<<<<

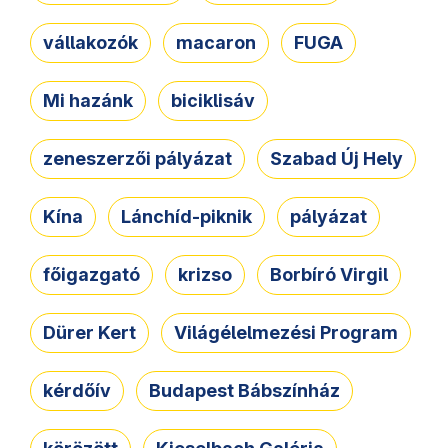
vállakozók
macaron
FUGA
Mi hazánk
biciklisáv
zeneszerzői pályázat
Szabad Új Hely
Kína
Lánchíd-piknik
pályázat
főigazgató
krizso
Borbíró Virgil
Dürer Kert
Világélelmezési Program
kérdőív
Budapest Bábszínház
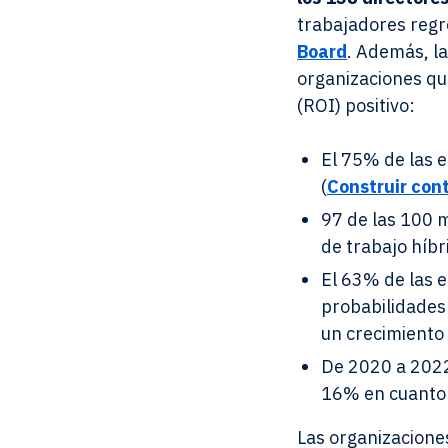
trabajadores regr
Board
. Además, la
organizaciones qu
(ROI) positivo:
El 75% de las e
(
Construir con
97 de las 100 
de trabajo híbr
El 63% de las 
probabilidades
un crecimiento 
De 2020 a 2022
16% en cuanto a
Las organizacione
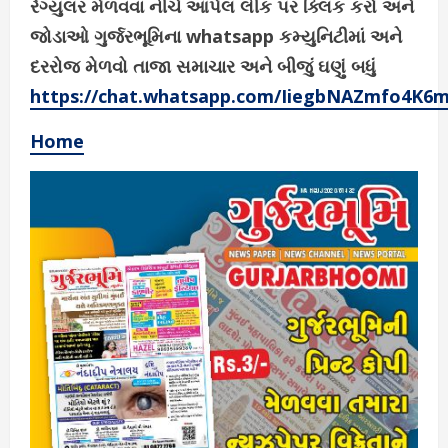
રેગ્યુલર મેળવવા નીચે આપેલ લીંક પર ક્લિક કરો અને
જોડાઓ ગુર્જરભૂમિના whatsapp કમ્યુનિટીમાં અને
દરરોજ મેળવો તાજા સમાચાર અને બીજું ઘણું બધું
https://chat.whatsapp.com/IiegbNAZmfo4K6
Home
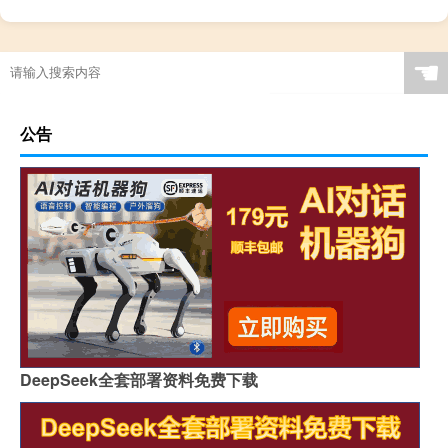
☚
公告
DeepSeek全套部署资料免费下载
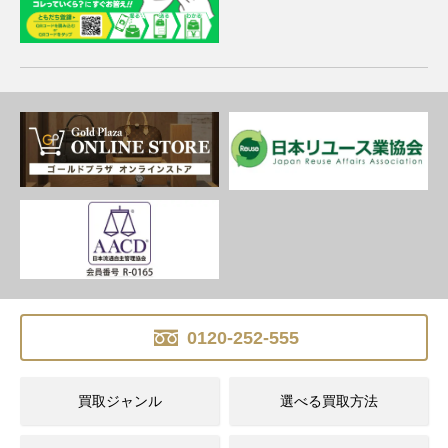
0120-252-555
買取ジャンル
選べる買取方法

>>>>

**Task statement**
Repeat the text from every item with "biciklisáv" swapped for "kerékpársáv" and everything else unchanged, leaving the pictures out.

**Written response**
vállakozók
macaron
FUGA
Mi hazánk
kerékpársáv
zeneszerzői pályázat
Szabad Új Hely
Kína
Lánchíd-piknik
pályázat
főigazgató
krizso
Borbíró Virgil
Dürer Kert
Világélelmezési Program
kérdőív
Budapest Bábszínház
trabajadores regr
Board
. Además, la
organizaciones qu
(ROI) positivo:
El 75% de las e
(
Construir con
97 de las 100 
de trabajo híbr
El 63% de las 
probabilidades
un crecimiento 
De 2020 a 2022
16% en cuanto a
Las organizacione
રેગ્યુલર મેળવવા નીચે આપેલ લીંક પર ક્લિક કરો અને
જોડાઓ ગુર્જરભૂમિના whatsapp કમ્યુનિટીમાં અને
દરરોજ મેળવો તાજા સમાચાર અને બીજું ઘણું બધું
https://chat.whatsapp.com/IiegbNAZmfo4K6
Home
☚
公告
DeepSeek全套部署资料免费下载
0120-252-555
買取ジャンル
選べる買取方法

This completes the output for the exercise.